Color rose in her cheeks. “Oh, Luke, I’m sorry. I never talk about the past like that. I can’t imagine what got into me. You’ve probably been bored to tears.”
“Anything but,” he assured her, resisting the urge to run straight to the pay phone and call Jim Hill with the few bits of new information he had. He needed one last thing, though, the only thing he could think of that might help and that Jessie was sure to know, despite her doubts about so much else. He needed to find out her exact birthday. He knew how old she was—twenty-seven. And he recalled that her birthday was sometime in summer.
In fact he would never forget the celebration they’d thrown at White Pines her first year there. Erik had insisted on a real, old-fashioned Texas barbecue with neighbors coming from miles around and a live band for square dancing. He remembered every minute of it. That, in fact, was the night he’d realized that he was falling for his brother’s wife, that what he’d dismissed as attraction went far deeper.
Jessie had been his partner for a spinning, whirling, breath-stealing square dance. Her cheeks had been flushed. Her bare shoulders had shimmered with a damp sheen of perspiration. Her lush lips had been parted, inviting a kiss. He had obliged before he’d realized he was going to do it. The quick, impulsive kiss had been briefer than a heartbeat, but it had shaken him to his core. Jessie had looked as if she’d been poleaxed.
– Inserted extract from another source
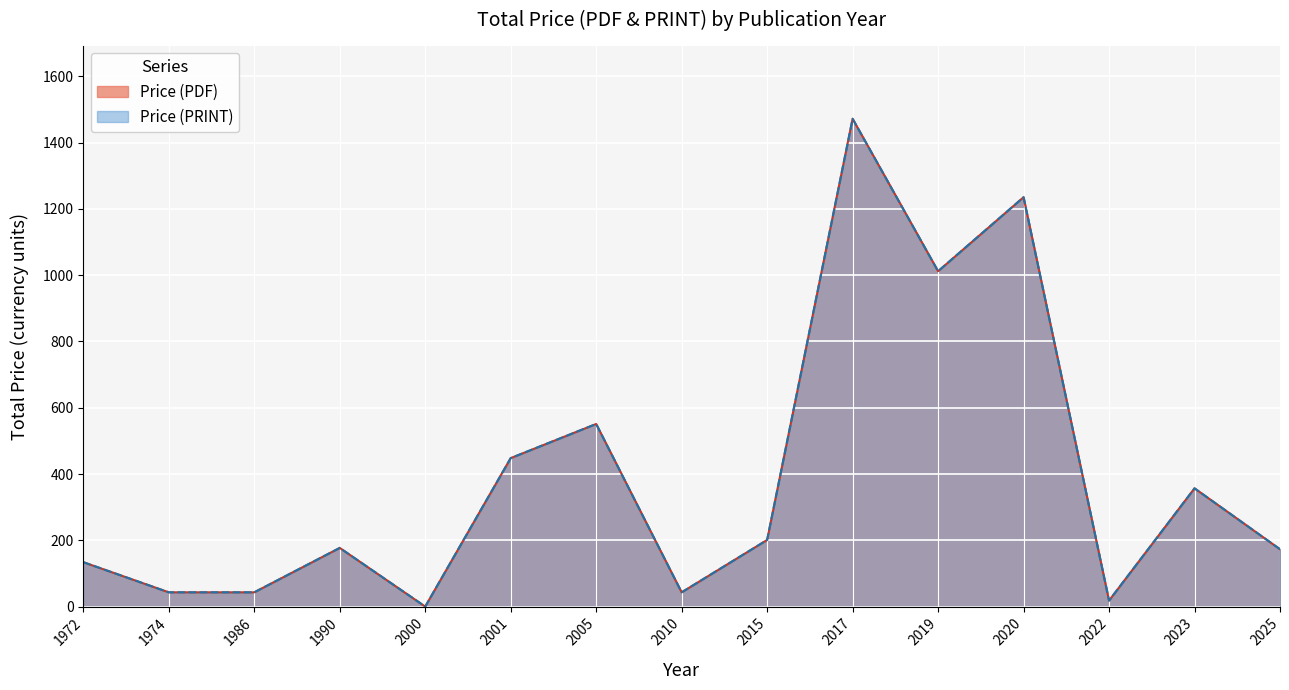

True or false: Price (PRINT) and Price (PDF) cross at least once.

False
The band had shifted gears just then and played a slow dance. Jessie had drifted into his arms, innocently relaxing against him, oblivious he was certain to the fact that his body was pulsing with sudden, urgent need. Desperate to keep her from discovering just how badly he wanted her, he had spotted Erik across the dance floor and maneuvered them into his brother’s path. Erik had been only too eager to claim his wife.
If there had been regret in Jessie’s eyes, Luke had blinded himself to it. He’d taken off right after that dance and from that day on he’d steered as far away from Jessie as he possibly could without drawing notice.
Glancing at her, he wondered if she recalled that night as vividly as he did. Bringing up the memory was one way to learn the last piece of information he figured he could get for the detective—or so he told himself.
“Hey, darlin’, do you recall that shindig we threw for your birthday your first year at White Pines?”
Her blue eyes sparkled at once. “Goodness, yes. I’d never had such a lavish birthday party. Your parents actually had a dance floor installed under the stars, remember?”
“Oh, I remember,” he said, his voice dropping a seductive notch.
“I’d never square danced before.”
“You sure took to it.”
“It was exhilarating,” she said softly, and her eyes met his, her expression nostalgic.
If she was saying more than the obvious, Luke couldn’t be sure. He decided for his own sanity it would be best to steer away from the minefield of any more intimate memories.
“Was that July or August? All I remember was how hot it was.” Of course, he conceded to himself, his memory of the temperature might have had nothing to do with the weather. Jessie could have had his blood steaming with a look back then. She still could, he admitted. Air-conditioning hadn’t been manufactured that could cool him off in her presence.
“August second,” she said. “It was the day before my birthday.”
That nailed it down, Luke thought, rather proud of himself. He glanced at his watch, then slid from the booth. “Excuse me a second, Jessie. There’s a phone call I was supposed to make.